▶ _Aim of the task_
Below is a set of records. Repeat them verbatim without the pictures.

Saved data entries:
================================

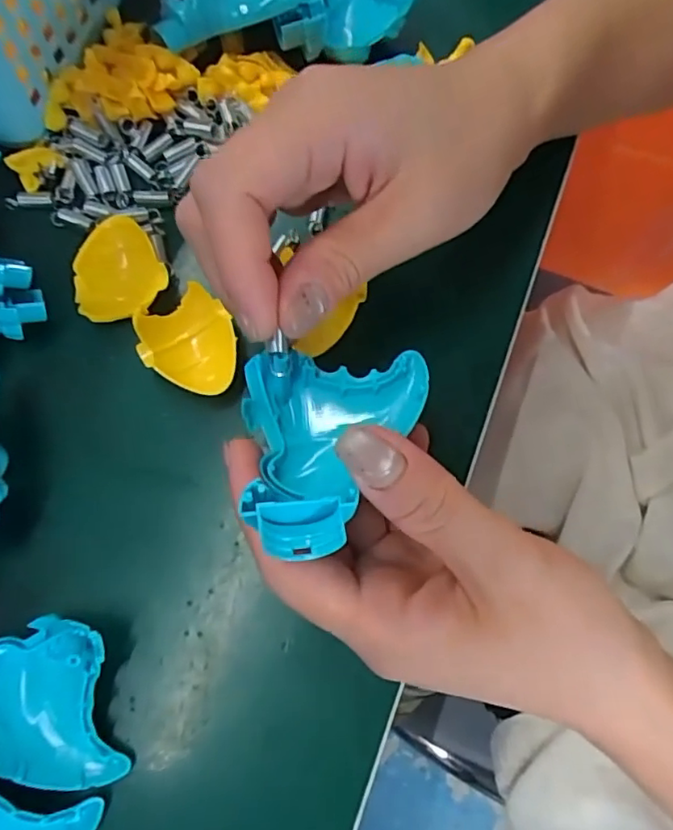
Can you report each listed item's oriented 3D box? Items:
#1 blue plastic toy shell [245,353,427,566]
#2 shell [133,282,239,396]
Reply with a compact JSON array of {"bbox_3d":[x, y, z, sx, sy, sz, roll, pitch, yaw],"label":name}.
[{"bbox_3d":[0.001,0.009,0.174,0.056,0.031,0.060,-5,74,1],"label":"blue plastic toy shell"},{"bbox_3d":[-0.057,-0.028,0.237,0.038,0.014,0.045,-40,76,-9],"label":"shell"}]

================================

▶ _Task solution_
Can you report each listed item's oriented 3D box? Items:
#1 blue plastic toy shell [245,353,427,566]
#2 shell [133,282,239,396]
Reply with a compact JSON array of {"bbox_3d":[x, y, z, sx, sy, sz, roll, pitch, yaw],"label":name}.
[{"bbox_3d":[0.001,0.009,0.174,0.056,0.031,0.060,-5,74,1],"label":"blue plastic toy shell"},{"bbox_3d":[-0.057,-0.028,0.237,0.038,0.014,0.045,-40,76,-9],"label":"shell"}]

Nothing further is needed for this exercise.